Und während wir uns diesen Fragen widmen, müssen wir aufpassen, dass der ORF die Medienvielfalt nicht zu sehr durch seine Dominanz einschränkt, wollen ihn aber auch nicht durch Lobbying-Erfolge privater Medienunternehmen zu klein halten. Es ist ein permanenter Spagat.
Warum Medienpolitik so wichtig ist
All diese Fragen sind nicht nur kompliziert, sondern haben auch wechselseitig miteinander zu tun. Keine ORF-Reform ohne Auswirkungen auf die Printzeitungen, keine neue Medienförderung ohne Gewinner und Verlierer. Vieles davon interessiert keine Mehrheit der Menschen – die meisten werden sich nur fragen, warum den ganzen Vormittag Malcolm Mittendrin läuft und nicht, wer im Stiftungsrat des öffentlich-rechtlichen sitzt. Aber all das ist entscheidend, um sicherzustellen, dass es insgesamt genügend gute Information im Umlauf gibt.

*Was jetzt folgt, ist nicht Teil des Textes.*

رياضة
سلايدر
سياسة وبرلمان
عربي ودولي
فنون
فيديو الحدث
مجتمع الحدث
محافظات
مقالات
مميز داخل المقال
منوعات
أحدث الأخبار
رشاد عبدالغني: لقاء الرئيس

Eben darum ist Medienpolitik nicht nur eine Sache der Wirtschaft. Weil auch die Politik Interesse daran hat, die Rahmenbedingungen für einen qualitätsvollen Diskurs zu sichern. Denn ohne Medienpolitik könnte man sich zwar bequem zurücklegen und so tun, als wäre alles so, wie es sein soll – aber in einem Medienmarkt mit falschen Anreizen leidet am Ende die Demokratie an sich.